I'm not giving anything away. There's an impending doom feeling to this quasi-scary David Twohy sci-fi flick.
You get the ghoulish picture almost right away, after the crash landing of a spaceship, which leaves some crew and a few surviving passengers stranded on a desolate planet.
As in most sci-fi movies, the planet has lots of oxygen, but doesn't make much science sense. Mostly, there are Dune-like landscapes.
The scene is set. So is the mood. So now we can look at the left-over crash people as either choice monster fodder or gritty folks with some back story to tell as the drama unfolds.
Expect the unexpected, however. The humans are not exactly what they seem.

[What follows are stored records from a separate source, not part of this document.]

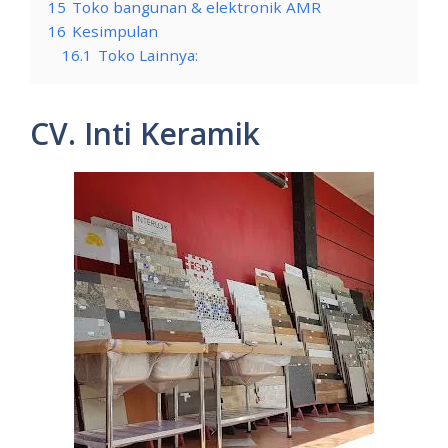
15
Toko bangunan & elektronik AMR
16
Kesimpulan
16.1
Toko Lainnya:
CV. Inti Keramik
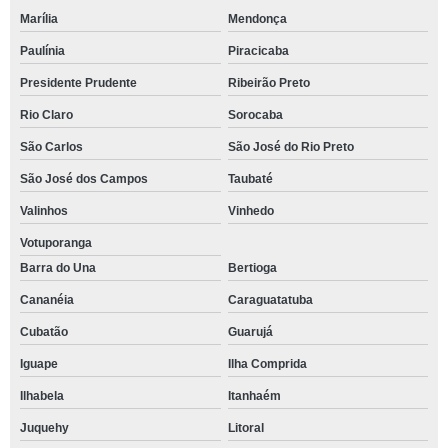
Marília
Mendonça
Paulínia
Piracicaba
Presidente Prudente
Ribeirão Preto
Rio Claro
Sorocaba
São Carlos
São José do Rio Preto
São José dos Campos
Taubaté
Valinhos
Vinhedo
Votuporanga
Barra do Una
Bertioga
Cananéia
Caraguatatuba
Cubatão
Guarujá
Iguape
Ilha Comprida
Ilhabela
Itanhaém
Juquehy
Litoral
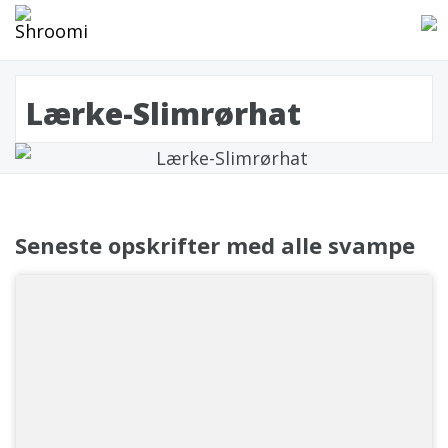
Lærke-Slimrørhat
Seneste opskrifter med alle svampe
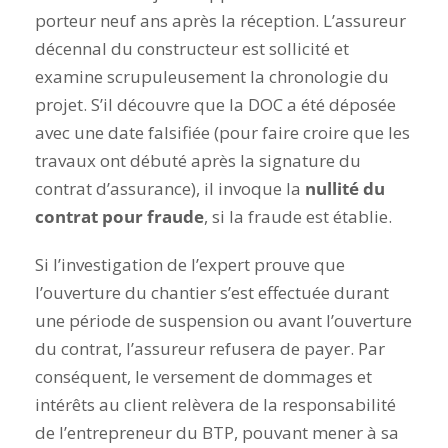
porteur neuf ans après la réception. L’assureur
décennal du constructeur est sollicité et
examine scrupuleusement la chronologie du
projet. S’il découvre que la DOC a été déposée
avec une date falsifiée (pour faire croire que les
travaux ont débuté après la signature du
contrat d’assurance), il invoque la
nullité du
contrat pour fraude
, si la fraude est établie.
Si l’investigation de l’expert prouve que
l’ouverture du chantier s’est effectuée durant
une période de suspension ou avant l’ouverture
du contrat, l’assureur refusera de payer. Par
conséquent, le versement de dommages et
intérêts au client relèvera de la responsabilité
de l’entrepreneur du BTP, pouvant mener à sa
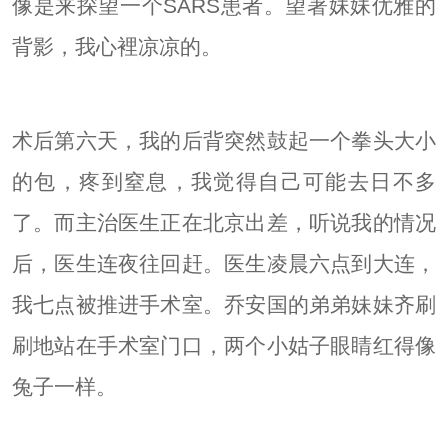
像是来探望一个SARS患者。望著妹妹优雅的
背影，我心裡凉凉的。
术后第六天，我的后背突然鼓起一个拳头大小
的包，疼到窒息，我觉得自己可能去日不多
了。而主治医生正在北京出差，听说我的情况
后，医生连夜往回赶。医生凌晨六点到大连，
我七点被推进手术室。乔安国的弟弟妹妹齐刷
刷地站在手术室门口，两个小姑子眼睛红得像
兔子一样。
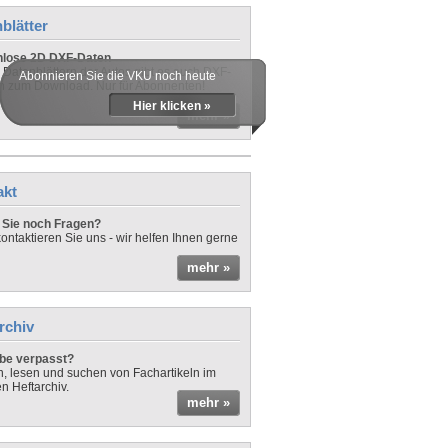
blätter
nlose 2D DXF-Daten
 Datenblättern der Autos gibt es auch DXF-
Abonnieren Sie die VKU noch heute
n zum Download. Nur für Abonnenten!
Hier klicken »
mehr »
akt
Sie noch Fragen?
ontaktieren Sie uns - wir helfen Ihnen gerne
mehr »
rchiv
be verpasst?
rn, lesen und suchen von Fachartikeln im
en Heftarchiv.
mehr »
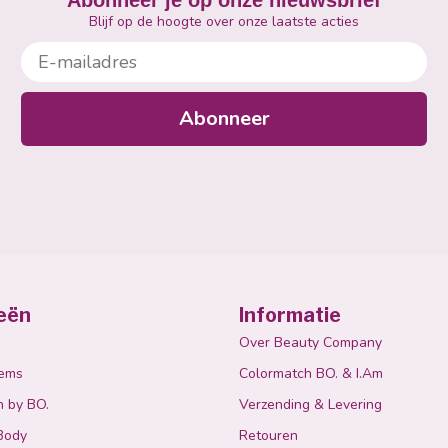
Abonneer je op onze nieuwsbrief
Blijf op de hoogte over onze laatste acties
E-mailadres
Abonneer
eën
Informatie
Over Beauty Company
tems
Colormatch BO. & I.Am
n by BO.
Verzending & Levering
Body
Retouren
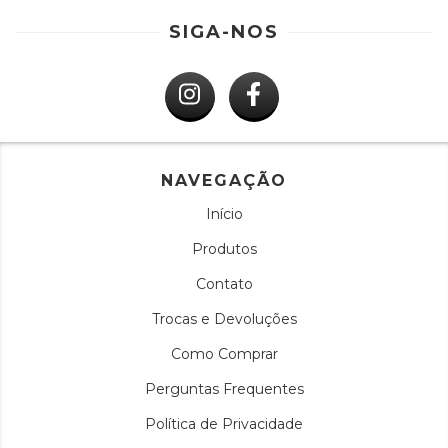
SIGA-NOS
NAVEGAÇÃO
Início
Produtos
Contato
Trocas e Devoluções
Como Comprar
Perguntas Frequentes
Política de Privacidade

There is a pretty and gutsy pilot (Radha Mitchell). There is a suspicious lawman (Cole Hauser), a Muslim holy man (Keith David), an antique dealer (Lewis Fitz-gerald), a geologist (Claudia Black) and a young stowaway (Rhiana Griffith).
Oh yeah, and there's a convict (Vin Diesel). He was being transported to a prison for the terminally dangerous. He's not the heroic type, and soon poses a threat to the rest. But as he explains ominously when he returns to the fold, the bad guy in this tale is the least of their worries.
Their worst nightmares apparently live underground, away from the bright lights, and are set to return above ground as soon as -- arghhh! -- a total eclipse.
Cue darkness, as those who dare head back to the crippled ship for live-saving supplies and fuel for an abandoned space vessel.
Fearsome fun begins and attacks abound in a series of blood-splattering sequences designed to gross out even 14-year-old boys who live for this sort of thing. Missing are the shamelessy gratuitious sex-capades in between the trashy slashings.
Present and accounted for are some glib one-liners, lots of tongue-in-cheek ironies and even a few tributes to the spooky Alien and the campy Road Warrior.
Diesel, Pvt. Caparza in Saving Private Ryan, does his threatening best to play something other than the bad-dude-with-heart-of-gold cliche. Hauser is decent as the cop with secrets. Even Mitchell is convincing doing the earnest but flawed pilot.
Pitch Black does have its grey area of not-quite convincing sequences. Sometimes, the acting is flagrantly over-stated. And after a while, the special effects monsters are not so special and kind of affected.
That's okay. Don't take Pitch Black too seriously, and it will scare you silly.